*** Begin section ***

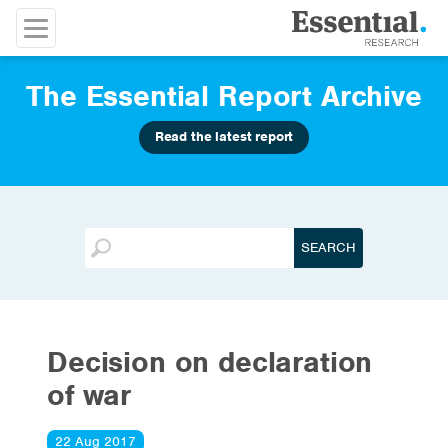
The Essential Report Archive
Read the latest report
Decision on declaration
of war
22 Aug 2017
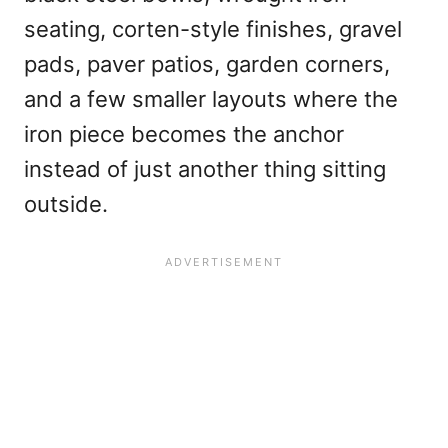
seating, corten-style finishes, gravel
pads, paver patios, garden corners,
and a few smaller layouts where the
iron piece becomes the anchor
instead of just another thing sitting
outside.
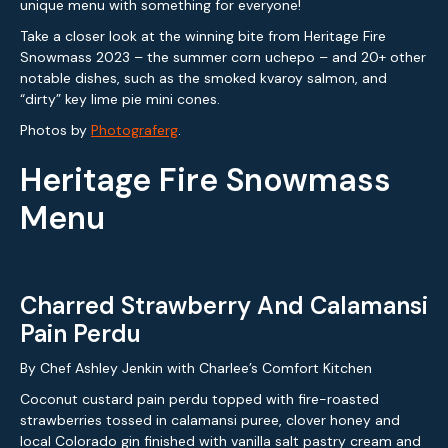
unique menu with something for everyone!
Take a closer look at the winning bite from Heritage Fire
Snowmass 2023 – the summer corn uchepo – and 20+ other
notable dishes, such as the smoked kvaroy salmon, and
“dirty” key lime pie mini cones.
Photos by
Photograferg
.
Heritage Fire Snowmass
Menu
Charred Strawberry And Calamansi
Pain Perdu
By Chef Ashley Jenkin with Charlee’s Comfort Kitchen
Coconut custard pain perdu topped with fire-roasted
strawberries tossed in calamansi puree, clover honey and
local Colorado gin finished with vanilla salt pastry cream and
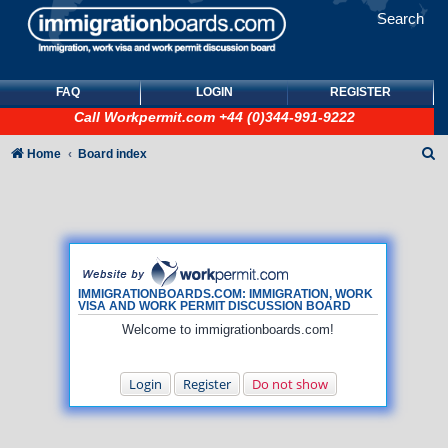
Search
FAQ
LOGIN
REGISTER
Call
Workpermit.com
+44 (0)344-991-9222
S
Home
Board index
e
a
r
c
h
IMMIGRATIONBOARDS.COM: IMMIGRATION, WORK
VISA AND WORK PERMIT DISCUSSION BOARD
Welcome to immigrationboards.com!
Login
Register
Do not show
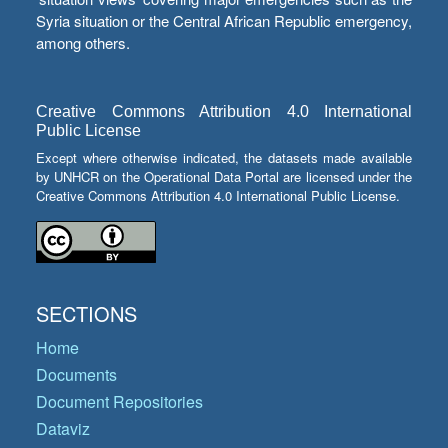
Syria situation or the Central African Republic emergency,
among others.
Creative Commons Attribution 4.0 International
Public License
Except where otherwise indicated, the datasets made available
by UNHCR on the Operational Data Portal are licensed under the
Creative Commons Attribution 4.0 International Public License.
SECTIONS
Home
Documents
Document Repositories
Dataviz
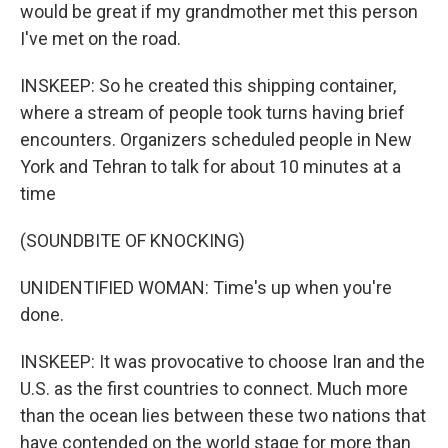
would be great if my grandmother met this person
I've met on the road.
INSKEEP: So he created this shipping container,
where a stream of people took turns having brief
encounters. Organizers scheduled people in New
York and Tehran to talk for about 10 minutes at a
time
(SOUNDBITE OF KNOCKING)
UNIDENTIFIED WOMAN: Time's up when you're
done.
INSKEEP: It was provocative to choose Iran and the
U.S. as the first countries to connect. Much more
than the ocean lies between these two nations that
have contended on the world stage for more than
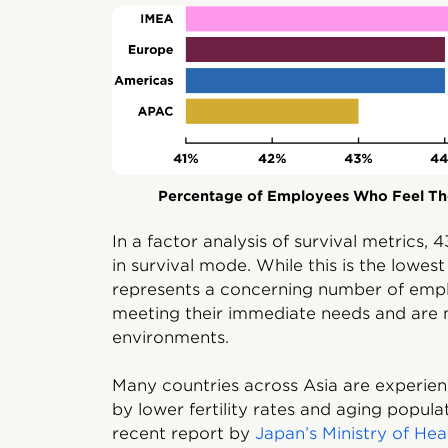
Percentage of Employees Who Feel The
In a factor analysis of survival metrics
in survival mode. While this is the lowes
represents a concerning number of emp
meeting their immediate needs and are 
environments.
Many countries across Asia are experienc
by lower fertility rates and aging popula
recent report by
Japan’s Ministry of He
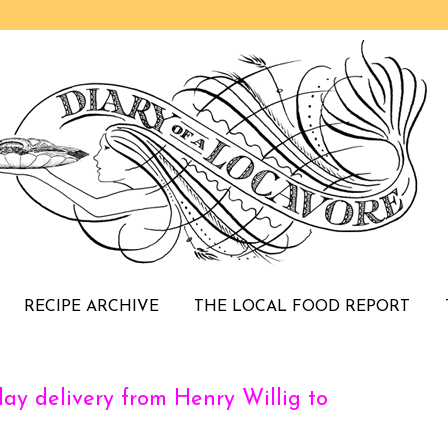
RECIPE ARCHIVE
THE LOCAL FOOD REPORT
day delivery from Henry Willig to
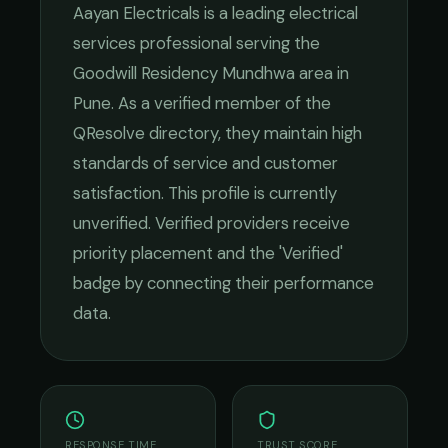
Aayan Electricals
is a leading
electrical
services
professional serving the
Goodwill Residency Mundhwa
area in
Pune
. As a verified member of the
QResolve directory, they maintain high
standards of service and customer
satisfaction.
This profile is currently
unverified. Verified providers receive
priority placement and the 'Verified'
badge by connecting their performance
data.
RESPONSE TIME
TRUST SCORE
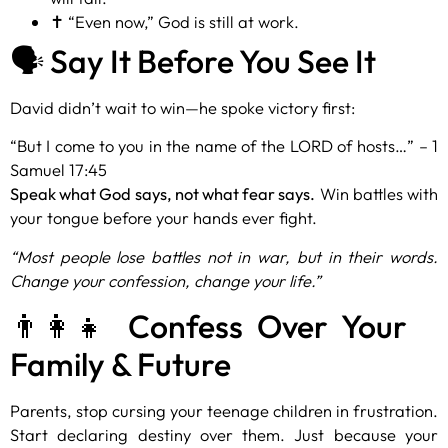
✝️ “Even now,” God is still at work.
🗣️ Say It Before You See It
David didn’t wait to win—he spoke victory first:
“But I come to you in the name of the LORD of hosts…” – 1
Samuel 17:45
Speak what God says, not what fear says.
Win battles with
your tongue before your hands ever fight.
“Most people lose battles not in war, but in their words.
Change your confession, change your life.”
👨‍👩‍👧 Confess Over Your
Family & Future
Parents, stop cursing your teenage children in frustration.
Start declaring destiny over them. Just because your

*** End section ***
*** Begin section ***

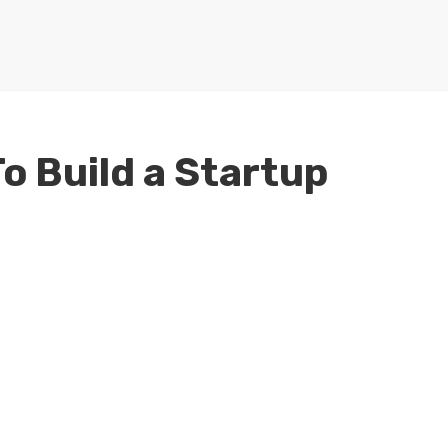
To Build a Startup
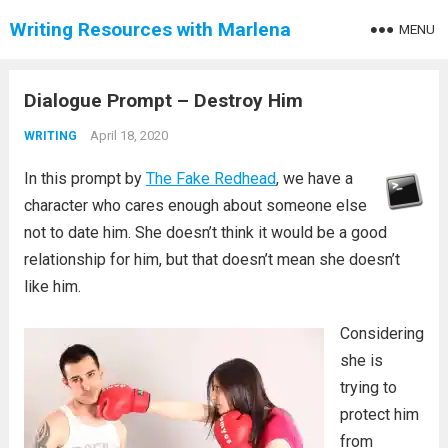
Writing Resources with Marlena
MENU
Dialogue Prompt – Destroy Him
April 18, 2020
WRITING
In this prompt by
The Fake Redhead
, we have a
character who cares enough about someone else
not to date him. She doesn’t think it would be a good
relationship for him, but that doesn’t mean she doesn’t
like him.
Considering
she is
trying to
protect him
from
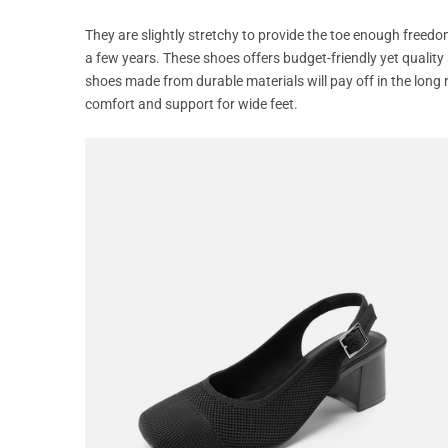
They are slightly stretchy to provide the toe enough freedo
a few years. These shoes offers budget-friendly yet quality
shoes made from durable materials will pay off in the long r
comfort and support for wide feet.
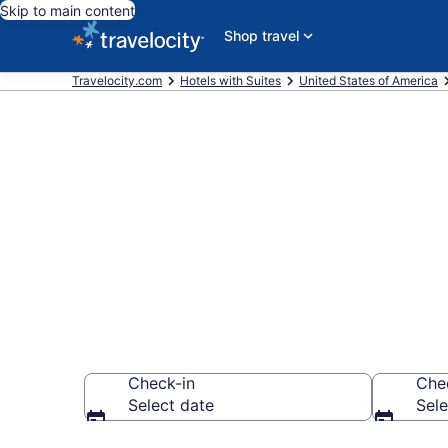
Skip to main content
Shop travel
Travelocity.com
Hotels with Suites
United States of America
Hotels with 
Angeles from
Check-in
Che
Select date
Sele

*** End section ***

What the task asks »
Reproduce each line of the material in which the string "INSKEEP" occurs.

Answer space »
INSKEEP: So he created this shipping container,
INSKEEP: It was provocative to choose Iran and the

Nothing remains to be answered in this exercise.